PASSAGE:
The Meenakshi Temple Complex is one of the most fascinating in the country. The restrictions spoil the visit a little for non-Hindus but it is well worth it. It is easy to spend two hours observing the devotees, rituals and architecture of the place. Four gigantic gopuram mark the entrances to the complex at the four cardinal points. The gopuram of the western entrance, 62 meters high, is the second largest in India (after that of Srirangam). The daily 9pm ceremony is not to be missed: Sundareswarar (Shiva) is taken to his wife Meenakshi's sanctuary where he will spend the night. Music, percussion and religious songs punctuate this bewitching ceremony. Major renovations were taking place during our visit in April 2019.
The temple, a true city within the city, includes all the following places:
Mandapam Meenakshi Nayakkar. It is composed of 110 pillars bearing the figures of a chimera called Yalli, which has the body of a lion and the head of an elephant.
Mandapam Vasantha. Also called Pudhu, it was built by Thirumalai Nayakkar. Vasanthosavam - the spring festival - is celebrated in Vaikasi (April and May). Its pillars bear complex sculptures by Shiva and Meenakshi, including scenes from their marriage; ten of these sculptures are dedicated to Nayak kings and their wives.
The seminar. About 100 students, from the age of 5, receive free education to become a priest. After 5 years, they are ready to become priests, but they wait until they are married to practice.

EXERCISES:
**A.** In the description of the Meenakshi Temple, how tall is the gopuram at the western entrance?
**B.** Summarize the Meenakshi Temple description in two sentences.
**C.** Write the next part of the Meenakshi Temple description, picking up after its final sentence.

RAW DATA:
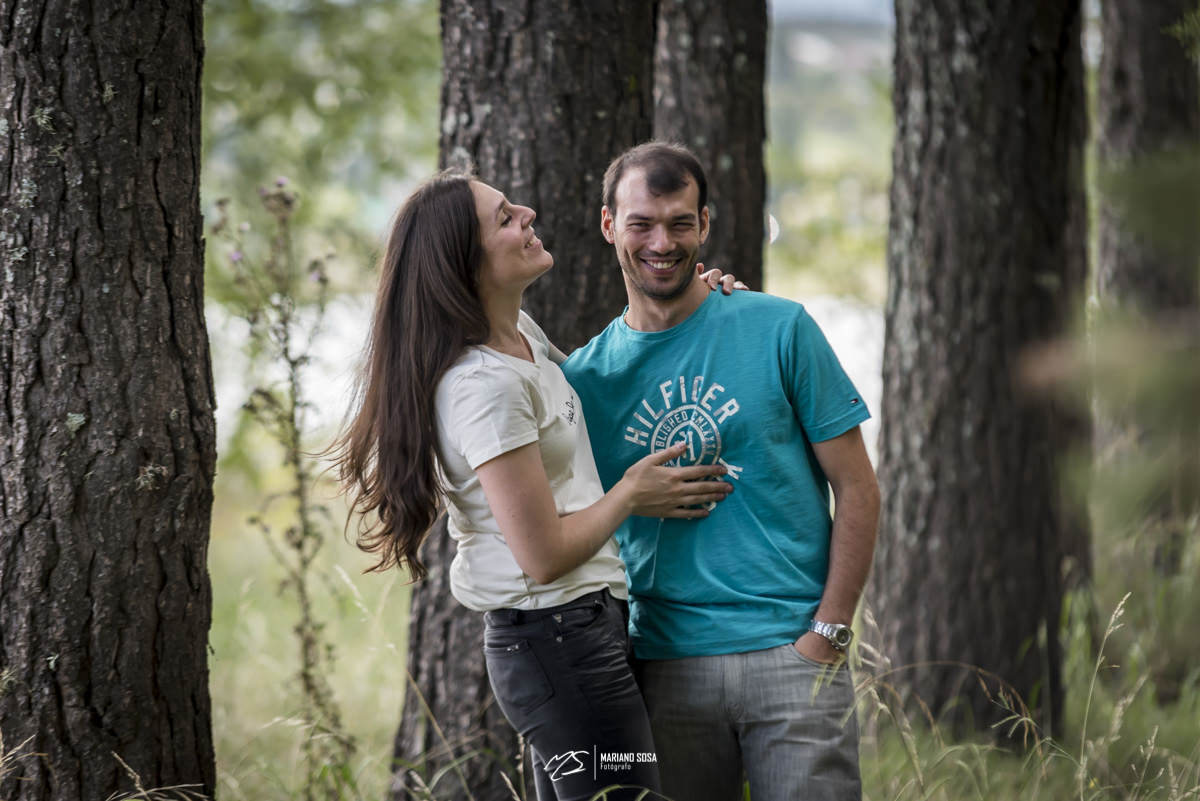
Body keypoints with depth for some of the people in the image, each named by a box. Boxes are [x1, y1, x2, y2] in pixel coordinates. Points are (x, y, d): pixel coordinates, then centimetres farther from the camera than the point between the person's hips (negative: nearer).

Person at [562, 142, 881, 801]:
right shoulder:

ANSWER SECTION:
**A.** 62 meters.

**B.** The Meenakshi Temple Complex, entered through four gigantic gopuram at the cardinal points, is well worth visiting despite restrictions on non-Hindus, and its daily 9pm ceremony carries Shiva to Meenakshi's sanctuary amid music and religious songs. Described as a city within the city, it contains the Meenakshi Nayakkar and Vasantha mandapams with their sculpted pillars, as well as a seminar where about 100 students receive free education to become priests.

**C.**
The mandapam Ashta Shakti. In this hall, built on the initiative of Thirumalai Nayak's wives, Rudrapathi Ammal and Tholimamai, food is distributed to the faithful who come from far away. The sculptures on the mandapam pillars tell the story of the beautiful princess of Madurai and her marriage to Lord Shiva.
Portamaraikulam or gold lotus reservoir. This is the place where the Tamil literary society called Sangam used to meet to decide on the merit of the literary works presented to it.
Mandapam Oonjal (swing) and man-dapam Kilikootu (parrot cage). Every Friday, the golden idols of Meenakshi and Sundareshwar are placed on the swing in the mandapam Oonjal and, while hymns are sung, the divinities oscillate back and forth.
Sundareshwar Temple. This temple was built by Nayak Tirumalai. In the courtyard, the god Shiva is represented in the form of a phallus (lingam) and, here too, the entrance is limited to Hindus.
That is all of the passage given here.